でも、だからこそ安心して席を立てたところもあります。
G指定だけど、小さい子どもと観るなら少し注意
夏休みに家族で観るにはかなり向いている映画だと思います。
ただ、日本ではG指定とはいえ、完全に「小さい子どもでも安心の恐竜映画」という感じではありません。
途中、結構痛い場面があります。
血も出ます。
「そこまでやるんだ」と思ったところもありました。
米国ではPG-13で、強めの暴力や流血表現などが指定理由になっています。
なので、恐竜が人を襲う場面が苦手な子と観るなら、そこだけは少し考えた方がいいかもしれません。
とはいえ、映画全体として暗く重いわけではありません。
怖いところはちゃんと怖い。
でも、夏休み映画としての楽しさは最後まで失わない。
私はこのくらいがちょうどよかったです。
恐竜の大きさは、スクリーンの大きさで決まる
正直に書くと、私はこの映画をそこまで観るつもりがありませんでした。
予告は何度も観ていたんです。
でも「絶対観たい」とまでは思っていなかった。
気が変わったのは、『スパイダーマン:ブランド・ニュー・デイ』をIMAXで観たときでした。
同じIMAXのスクリーンで『オークストリートの異変』の予告が流れて、なんだかすごく圧倒されてしまった。
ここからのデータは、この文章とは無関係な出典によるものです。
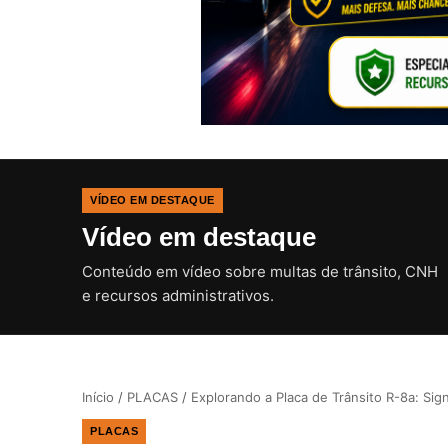
VÍDEO EM DESTAQUE
Vídeo em destaque
Conteúdo em vídeo sobre multas de trânsito, CNH
e recursos administrativos.
Início
/
PLACAS
/
Explorando a Placa de Trânsito R-8a: Sign
PLACAS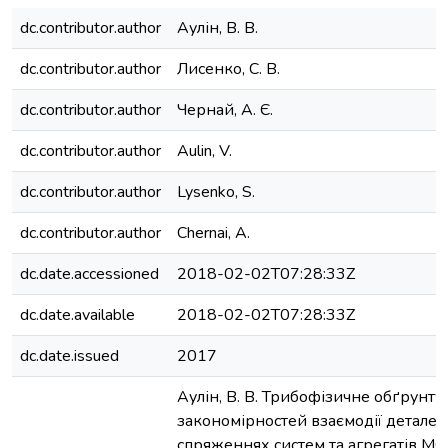
dc.contributor.author
Аулін, В. В.
dc.contributor.author
Лисенко, С. В.
dc.contributor.author
Чернай, А. Є.
dc.contributor.author
Aulin, V.
dc.contributor.author
Lysenko, S.
dc.contributor.author
Chernai, A.
dc.date.accessioned
2018-02-02T07:28:33Z
dc.date.available
2018-02-02T07:28:33Z
dc.date.issued
2017
Аулін, В. В. Трибофізичне обґрунт
закономірностей взаємодії деталей
спряженнях систем та агрегатів МС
「そんなに観る気なかったけど、IMAXならアリかも」
それが劇場へ行った最大の理由です。
本編もローソン・ユナイテッドシネマ前橋のIMAXで観ました。
結論から言えば、正解でした。
やっぱり恐竜、大きいんですよ。
当たり前なんですけど、その当たり前がこの映画では大事です。
巨大なものが人間のすぐそばにいる。
住宅街の中にいる。
家の前にいる。
その異常さは、スクリーンが大きいほど分かりやすい。
さらに本作はIMAX認証デジタルカメラで撮影され、99分のうち44分でIMAX独自の拡張画角を使用する作品として案内されています。
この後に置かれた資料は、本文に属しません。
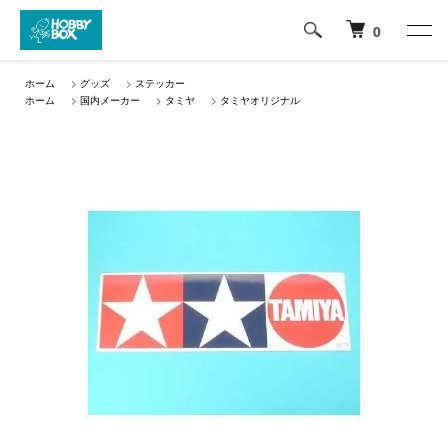
0
ホーム
>
グッズ
>
ステッカー
ホーム
>
国内メーカー
>
タミヤ
>
タミヤオリジナル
ただ、私にとってIMAXが効いた理由は、恐竜の大きさだけではありませんでした。
さっき書いた、
「画面のどこかに何かいるんじゃないか」
という怖さです。
家の中。
庭。
道路。
窓の向こう。
見える範囲が大きければ大きいほど、探してしまう場所も増える。
恐竜を巨大に見せるためのスクリーンの大きさと、背景を疑わせるミッチェルの演出が、意外なところで相性がいい。
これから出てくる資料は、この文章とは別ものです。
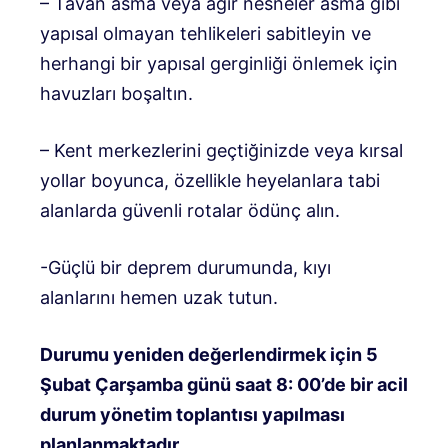
– Tavan asma veya ağır nesneler asma gibi
yapısal olmayan tehlikeleri sabitleyin ve
herhangi bir yapısal gerginliği önlemek için
havuzları boşaltın.
– Kent merkezlerini geçtiğinizde veya kırsal
yollar boyunca, özellikle heyelanlara tabi
alanlarda güvenli rotalar ödünç alın.
-Güçlü bir deprem durumunda, kıyı
alanlarını hemen uzak tutun.
Durumu yeniden değerlendirmek için 5
Şubat Çarşamba günü saat 8: 00’de bir acil
durum yönetim toplantısı yapılması
planlanmaktadır.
家の大画面テレビでも普通に楽しめる映画だとは思います。
でも私は、配信を待たずにIMAXで観てよかったです。
そもそもIMAXで予告を見なかったら、たぶん劇場に足を運んでいなかった。
そう考えると、かなり正しい出会い方だった気がします。
まとめ|ただの恐竜映画で、それがいい
『オークストリートの異変』は、監督の名前を見て身構えて行く必要のない映画でした。
予告どおりの恐竜映画です。
恐竜が出てくる。
逃げる。
怖い。
ハラハラする。
そして最後には、気持ちよく劇場を出られる。
2026年の夏の一本として、それで十分すぎると思いました。
でも、何も残らなかったわけではありません。
人間が恐竜を見に行くのではなく、生活圏そのものを恐竜の側へ持っていく。
だから、安全だったはずの家まで安全ではなくなる。
そして家という逃げ場所がなくなったとき、それまで家族が隠していたものまで一緒にむき出しになってしまう。
私に残ったのは、そこでした。
これは家族の絆を恐竜が試す映画ではなく、すでに壊れかけていた家族が、それを隠すために立てていた壁を、恐竜が壊しに来る映画だった。
観る前の私は、
「ミッチェルなんだから何かあるはずだ」
と探す準備をしていました。
でも、今回はそんなことをしなくてよかった。
恐竜が住宅街を歩き回る。
まず、それだけで楽しい。
そして観終わってみると、その住宅街が「家」だったことにちゃんと意味があった。
ただの恐竜映画でいい。
でも、ただ恐竜を出しただけの映画ではなかった。